Aanvankelijk voelde ik enige schroom om me aan te melden bij de hulpgroep voor klein geschapen mannen. Hoe je het ook wendt of keert, je loopt als man niet te koop met het feit dat je door Moeder Natuur wat minder bedeeld bent, voor wat betreft je klok-en-hamerspel.
Uiteindelijk heb ik me toch maar opgegeven, ik liep al weken rond met een uiterst onbehaaglijk gevoel in mijn maag, wanneer ik in de sauna een half uurtje zat te zweten, zag ik de aanwezige dames loeren naar de beschamende afmeting van mijn pielemuisje, ik hóórde hen denken: dat instrument zal mij nooit ofte nimmer tot een hoogtepunt weten te brengen. Bijgevolg besloot ik nog slechts de sauna in te duiken, vergezeld van een enorme badhanddoek, wat weer een kuise indruk maakte; mijn jongeheer huisde op die manier in ieder geval wel in de anonimiteit, dat was het belangrijkste.
Toen ik op de eerste zitting verscheen werd ik bijkans onpasselijk. Ik zag me daar een zootje verliezers bij mekaar, de een nog treuriger dan de ander: losers wier ultrakleine leuter er klaarblijkelijk voor gezorgd had, dat ook de heren zélf zich minuscuul nietig voelden. Als slappe zoutzakken lagen ze in hun stoelen. Die gasten moeten eens een flinke schop onder hun reet hebben, dacht ik. Ik, die toch ook behoorlijk gebukt ging onder de geringe afmeting van mijn fluit, maar de houding van deze heren sloeg alles.

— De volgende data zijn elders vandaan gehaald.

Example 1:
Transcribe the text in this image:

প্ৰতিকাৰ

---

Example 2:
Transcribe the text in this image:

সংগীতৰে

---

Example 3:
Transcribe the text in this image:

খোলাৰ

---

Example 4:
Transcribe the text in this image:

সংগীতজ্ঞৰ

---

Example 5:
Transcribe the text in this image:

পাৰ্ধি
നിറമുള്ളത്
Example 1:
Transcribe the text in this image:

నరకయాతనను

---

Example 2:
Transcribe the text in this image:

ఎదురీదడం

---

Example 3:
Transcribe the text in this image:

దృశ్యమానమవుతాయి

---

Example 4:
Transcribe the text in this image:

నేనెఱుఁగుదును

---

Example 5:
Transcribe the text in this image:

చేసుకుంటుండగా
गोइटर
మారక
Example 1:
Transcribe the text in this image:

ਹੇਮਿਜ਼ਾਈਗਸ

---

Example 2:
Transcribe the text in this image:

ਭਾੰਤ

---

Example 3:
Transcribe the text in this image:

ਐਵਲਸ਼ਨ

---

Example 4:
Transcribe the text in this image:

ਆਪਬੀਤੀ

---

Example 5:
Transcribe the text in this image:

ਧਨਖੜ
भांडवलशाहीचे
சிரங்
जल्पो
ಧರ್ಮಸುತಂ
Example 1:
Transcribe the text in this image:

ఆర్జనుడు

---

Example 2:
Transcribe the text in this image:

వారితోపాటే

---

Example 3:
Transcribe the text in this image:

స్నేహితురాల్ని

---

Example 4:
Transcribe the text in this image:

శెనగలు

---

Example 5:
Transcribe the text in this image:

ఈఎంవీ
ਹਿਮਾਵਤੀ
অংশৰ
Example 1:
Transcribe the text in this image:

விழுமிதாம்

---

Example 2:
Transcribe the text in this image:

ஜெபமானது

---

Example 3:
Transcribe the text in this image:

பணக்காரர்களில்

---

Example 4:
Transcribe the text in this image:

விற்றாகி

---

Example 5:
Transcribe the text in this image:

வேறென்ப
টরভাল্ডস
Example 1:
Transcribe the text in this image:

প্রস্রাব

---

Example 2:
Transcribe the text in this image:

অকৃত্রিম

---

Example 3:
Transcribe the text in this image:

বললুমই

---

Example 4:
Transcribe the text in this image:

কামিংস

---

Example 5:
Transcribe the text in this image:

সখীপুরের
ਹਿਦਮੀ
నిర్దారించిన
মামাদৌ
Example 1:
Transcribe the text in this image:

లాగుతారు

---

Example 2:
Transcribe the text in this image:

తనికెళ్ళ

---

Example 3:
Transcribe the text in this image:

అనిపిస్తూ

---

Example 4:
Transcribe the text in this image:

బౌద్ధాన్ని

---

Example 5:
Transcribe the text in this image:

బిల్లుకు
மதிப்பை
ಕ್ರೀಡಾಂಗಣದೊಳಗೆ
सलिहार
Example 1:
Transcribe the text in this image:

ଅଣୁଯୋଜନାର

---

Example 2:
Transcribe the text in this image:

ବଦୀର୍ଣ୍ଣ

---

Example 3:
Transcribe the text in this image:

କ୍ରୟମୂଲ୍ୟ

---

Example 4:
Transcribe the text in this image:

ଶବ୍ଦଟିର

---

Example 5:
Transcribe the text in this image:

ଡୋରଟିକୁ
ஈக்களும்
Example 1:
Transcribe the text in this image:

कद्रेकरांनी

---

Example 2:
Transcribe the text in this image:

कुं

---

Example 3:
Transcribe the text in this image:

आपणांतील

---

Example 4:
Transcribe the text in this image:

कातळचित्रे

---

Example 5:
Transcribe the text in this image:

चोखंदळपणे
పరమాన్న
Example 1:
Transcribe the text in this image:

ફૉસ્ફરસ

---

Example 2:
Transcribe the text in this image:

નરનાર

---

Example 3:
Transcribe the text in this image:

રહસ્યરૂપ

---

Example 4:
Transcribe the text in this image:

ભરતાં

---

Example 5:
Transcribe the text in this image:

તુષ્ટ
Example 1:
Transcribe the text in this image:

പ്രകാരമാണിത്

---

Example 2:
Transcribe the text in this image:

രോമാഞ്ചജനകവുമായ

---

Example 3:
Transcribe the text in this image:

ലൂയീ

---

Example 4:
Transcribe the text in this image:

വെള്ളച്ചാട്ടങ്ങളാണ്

Toen kwam de therapeute binnen. Als een zucht blonde wind zwierde ze langs mijn neus, nam plaats in de zetel aan het hoofd van de bedoening: een parfumwalm vanuit de hemelen. Zij stak direct kittig van wal.
Ze nam een liniaal en verzocht alle aanwezigen, een mannetje of tien, om aan te wijzen tot welke lengte hun penis zou reiken, in geërecteerde toestand uiteraard. Na aanvankelijke aarzeling en lacherig gedoe, deden wij heren wat er van ons verwacht werd. Ik bleek, tot mijn opluchting, in de middenmoot te zitten, wat neerkwam op een centimeter of acht, negen.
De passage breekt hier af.